(1942 – 2003)
Though his career stretched from Doo-Wop to Disco, Edwin Starr will best be remembered for his groundbreaking hit “War,” one of the first Soul records to deliver serious social commentary along with the beat.
Born Charles Edwin Hatcher, Starr pursued a musical career in Detroit after serving in the army, adopting his stage name and signing to the local Ric-Tic label. Starr recorded a series of moderately successful singles for Ric-Tic; then he became a Motown artist when Motown owner Berry Gordy bought the label in 1968. Though Starr’s rough vocal style was atypical for Motown, his gritty delivery was a perfect fit for his first Top 10 hit at the label, the bouncy “25 Miles.”
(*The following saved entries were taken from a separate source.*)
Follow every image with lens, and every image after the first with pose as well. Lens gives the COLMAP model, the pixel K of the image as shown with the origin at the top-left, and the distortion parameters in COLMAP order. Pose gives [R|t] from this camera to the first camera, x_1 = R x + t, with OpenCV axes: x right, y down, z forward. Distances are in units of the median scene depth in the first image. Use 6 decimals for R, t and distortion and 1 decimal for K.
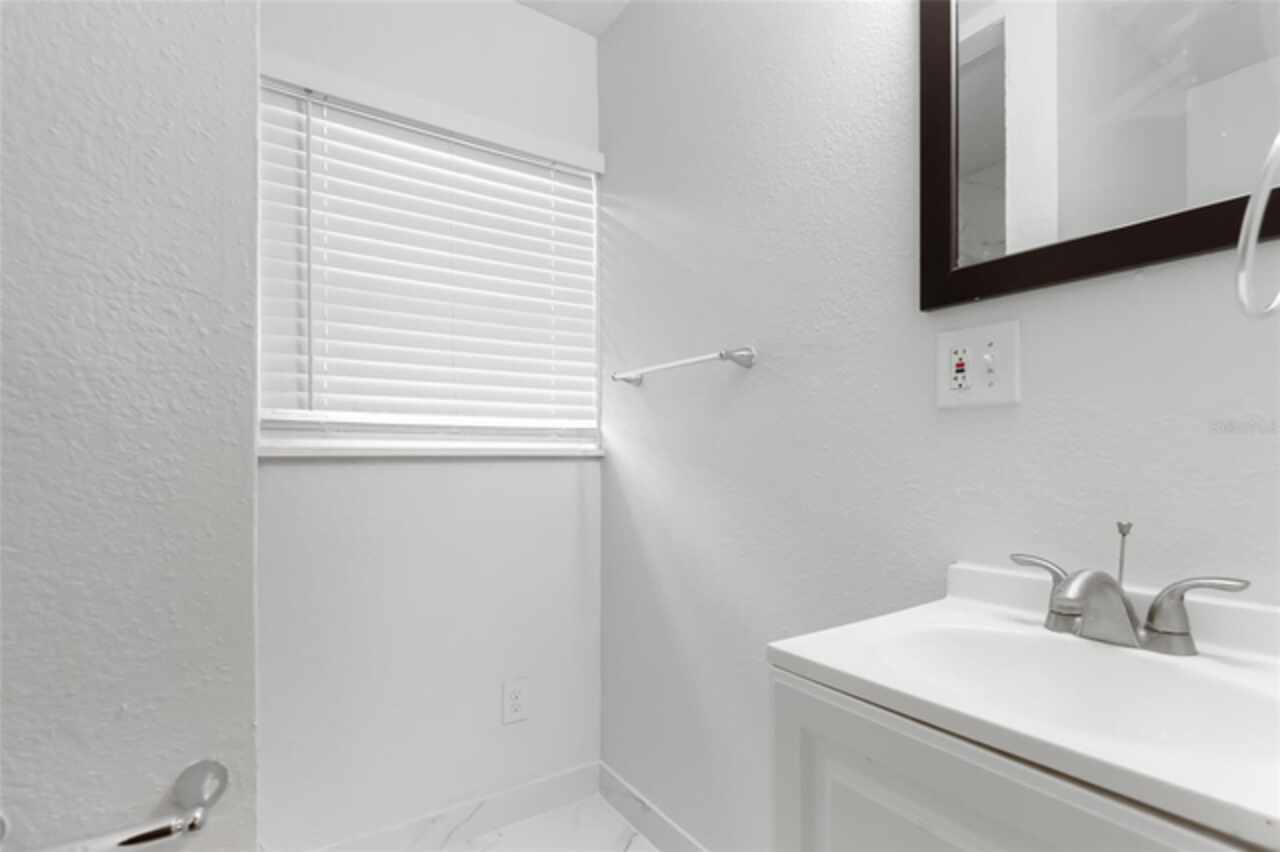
lens RADIAL K [[609.3, 0, 640.9], [0, 609.3, 462.9], [0, 0, 1]] dist [-0.007862, 0.000253]
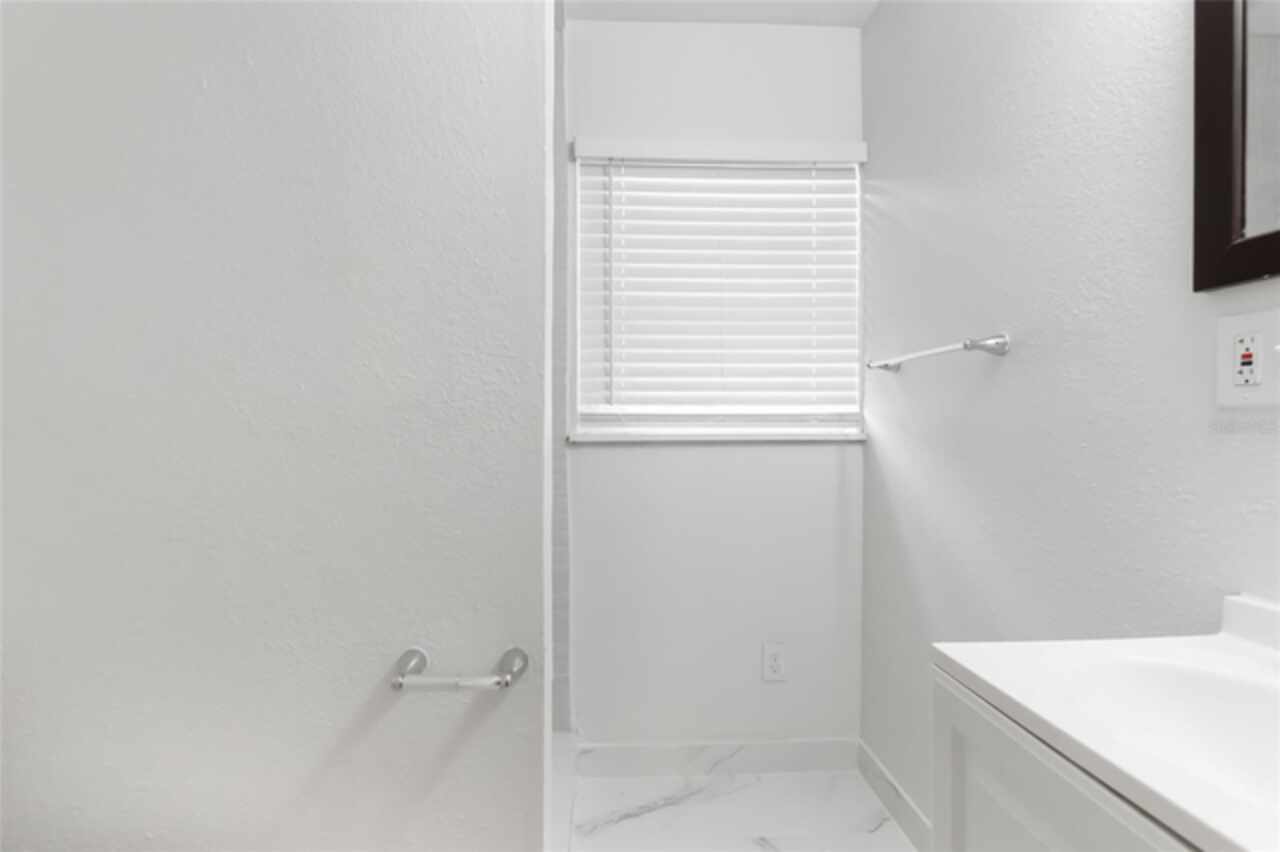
lens RADIAL K [[605.4, 0, 624.1], [0, 605.4, 432.8], [0, 0, 1]] dist [0.002444, 0.000404]
pose [[0.856203, 0.008495, -0.516570, 0.146357], [-0.004843, 0.999953, 0.008418, -0.038458], [0.516617, -0.004706, 0.856204, -0.092599]]
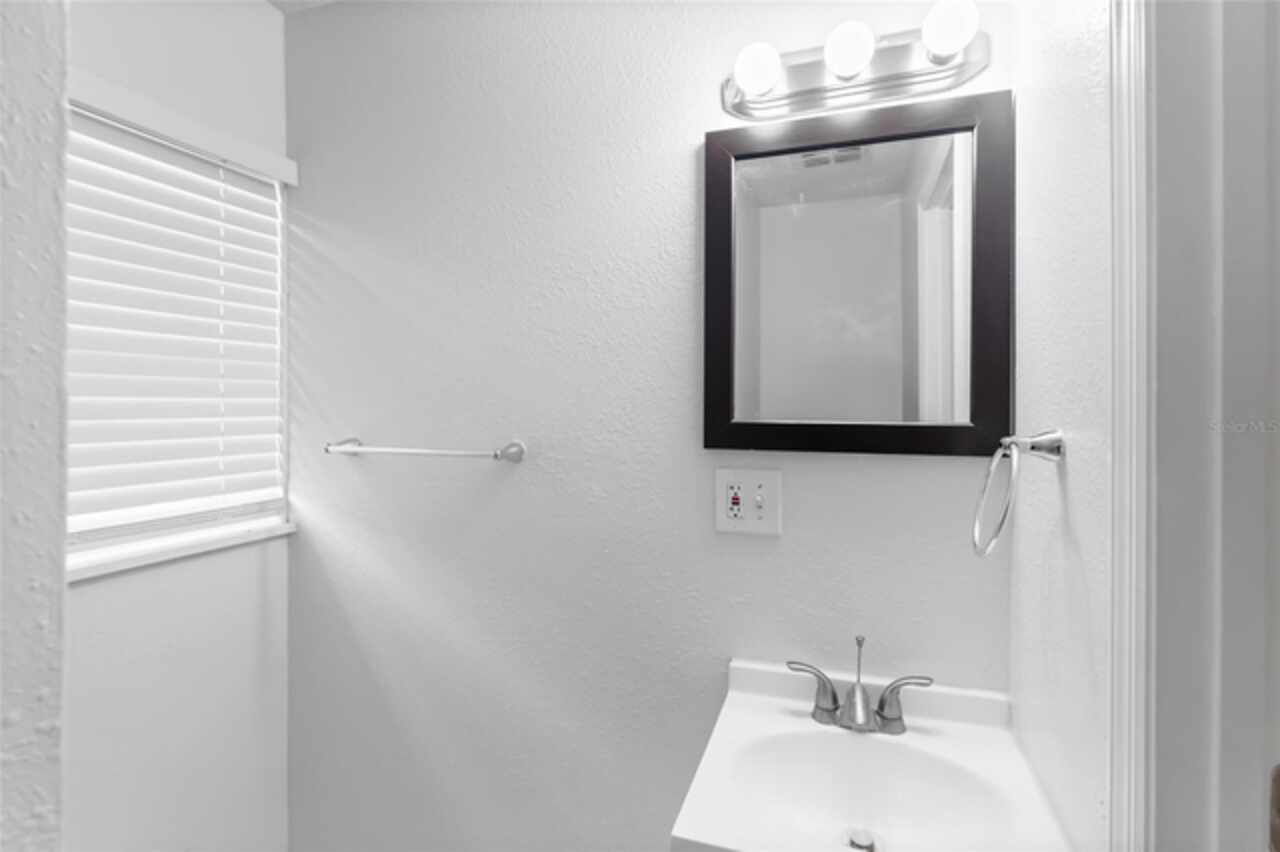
lens RADIAL K [[607.9, 0, 641.7], [0, 607.9, 409.7], [0, 0, 1]] dist [-0.000176, 0.000124]
pose [[0.793899, -0.002945, 0.608042, -0.233182], [0.003180, 0.999995, 0.000692, -0.218669], [-0.608041, 0.001385, 0.793904, 0.095132]]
In 1970, Motown staff producer Norman Whitfield recorded “War,” an anti Viet Nam War song, with the top-selling group the Temptations, but the label declined to release it as a single, due to worries that the group’s fans wouldn’t accept an antiwar message. Whitfield decided it would be a good fit for Starr, with his impassioned delivery, and they re-recorded the song. With Starr’s ferocious lead vocal and its chorus of "War, huh, what is it good for? Absolutely nothing" the single spent three weeks at No. 1, becoming a anthem for the antiwar movement.
Starr’s subsequent singles sold poorly, although his last release for Motown, the soundtrack "Hell Up In Harlem," would become an often sampled Funk classic. Tiring of Motown’s formulaic approach, Starr left the label and moved to England. He continued to record for a variety of labels, having some success (especially in the U.K.) in the Disco field. He died in 2003 following a heart attack, at age 61.